**RECORDED DATA:**
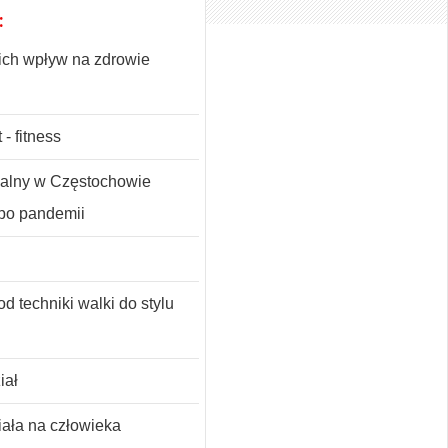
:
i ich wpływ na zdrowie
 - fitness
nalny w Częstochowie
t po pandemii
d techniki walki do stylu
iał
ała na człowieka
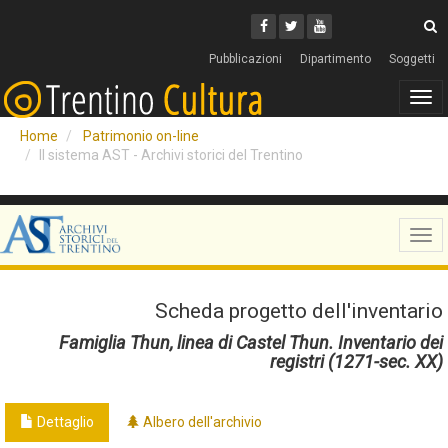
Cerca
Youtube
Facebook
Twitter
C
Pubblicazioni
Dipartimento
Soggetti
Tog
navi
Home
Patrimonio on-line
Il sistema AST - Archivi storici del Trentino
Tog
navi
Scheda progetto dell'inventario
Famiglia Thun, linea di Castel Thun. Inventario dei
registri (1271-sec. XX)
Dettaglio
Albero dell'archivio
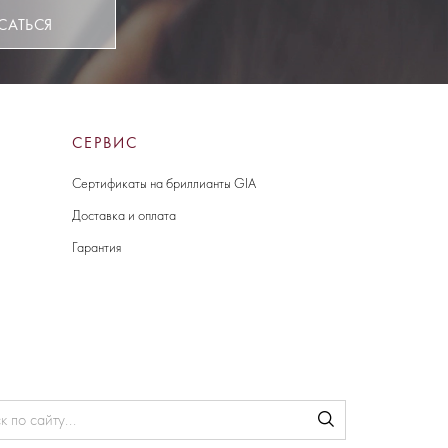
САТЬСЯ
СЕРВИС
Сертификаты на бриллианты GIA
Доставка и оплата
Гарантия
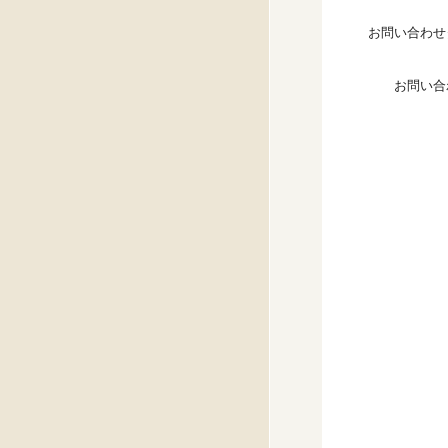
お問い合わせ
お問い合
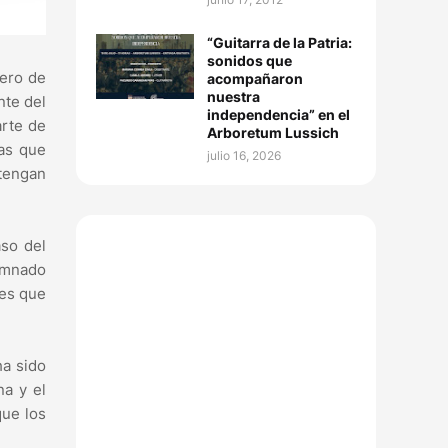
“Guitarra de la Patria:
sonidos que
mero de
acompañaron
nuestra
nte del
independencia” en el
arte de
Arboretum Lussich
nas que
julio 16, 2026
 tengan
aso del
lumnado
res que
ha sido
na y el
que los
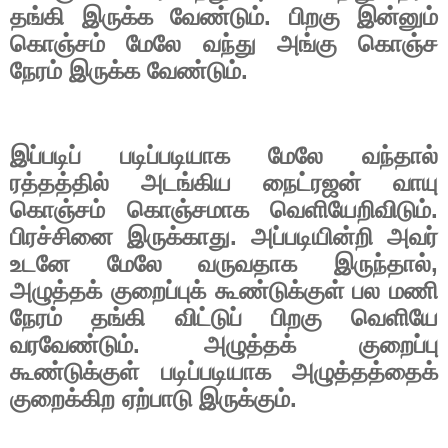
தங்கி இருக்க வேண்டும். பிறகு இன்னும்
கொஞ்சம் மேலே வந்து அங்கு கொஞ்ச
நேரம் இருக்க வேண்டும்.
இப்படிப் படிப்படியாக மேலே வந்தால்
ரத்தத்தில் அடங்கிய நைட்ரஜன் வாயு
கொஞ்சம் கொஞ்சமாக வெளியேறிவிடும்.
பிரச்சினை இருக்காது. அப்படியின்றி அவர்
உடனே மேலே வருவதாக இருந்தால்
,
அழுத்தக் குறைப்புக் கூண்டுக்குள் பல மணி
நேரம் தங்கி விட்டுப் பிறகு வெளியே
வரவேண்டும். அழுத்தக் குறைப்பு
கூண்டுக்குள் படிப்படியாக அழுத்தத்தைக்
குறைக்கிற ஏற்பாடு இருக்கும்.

**ACTION ITEM:**
Please give the lines from the one containing "தங்கி இருக்க வேண்டும். பிறகு இன்னும்" through the end of the records, inclusive, with "படிப்படியாக" replaced by "மெதுவாக" and everything else left unchanged. Write only those lines.

**EXERCISE OUTPUT:**
தங்கி இருக்க வேண்டும். பிறகு இன்னும்
கொஞ்சம் மேலே வந்து அங்கு கொஞ்ச
நேரம் இருக்க வேண்டும்.
இப்படிப் மெதுவாக மேலே வந்தால்
ரத்தத்தில் அடங்கிய நைட்ரஜன் வாயு
கொஞ்சம் கொஞ்சமாக வெளியேறிவிடும்.
பிரச்சினை இருக்காது. அப்படியின்றி அவர்
உடனே மேலே வருவதாக இருந்தால்
,
அழுத்தக் குறைப்புக் கூண்டுக்குள் பல மணி
நேரம் தங்கி விட்டுப் பிறகு வெளியே
வரவேண்டும். அழுத்தக் குறைப்பு
கூண்டுக்குள் மெதுவாக அழுத்தத்தைக்
குறைக்கிற ஏற்பாடு இருக்கும்.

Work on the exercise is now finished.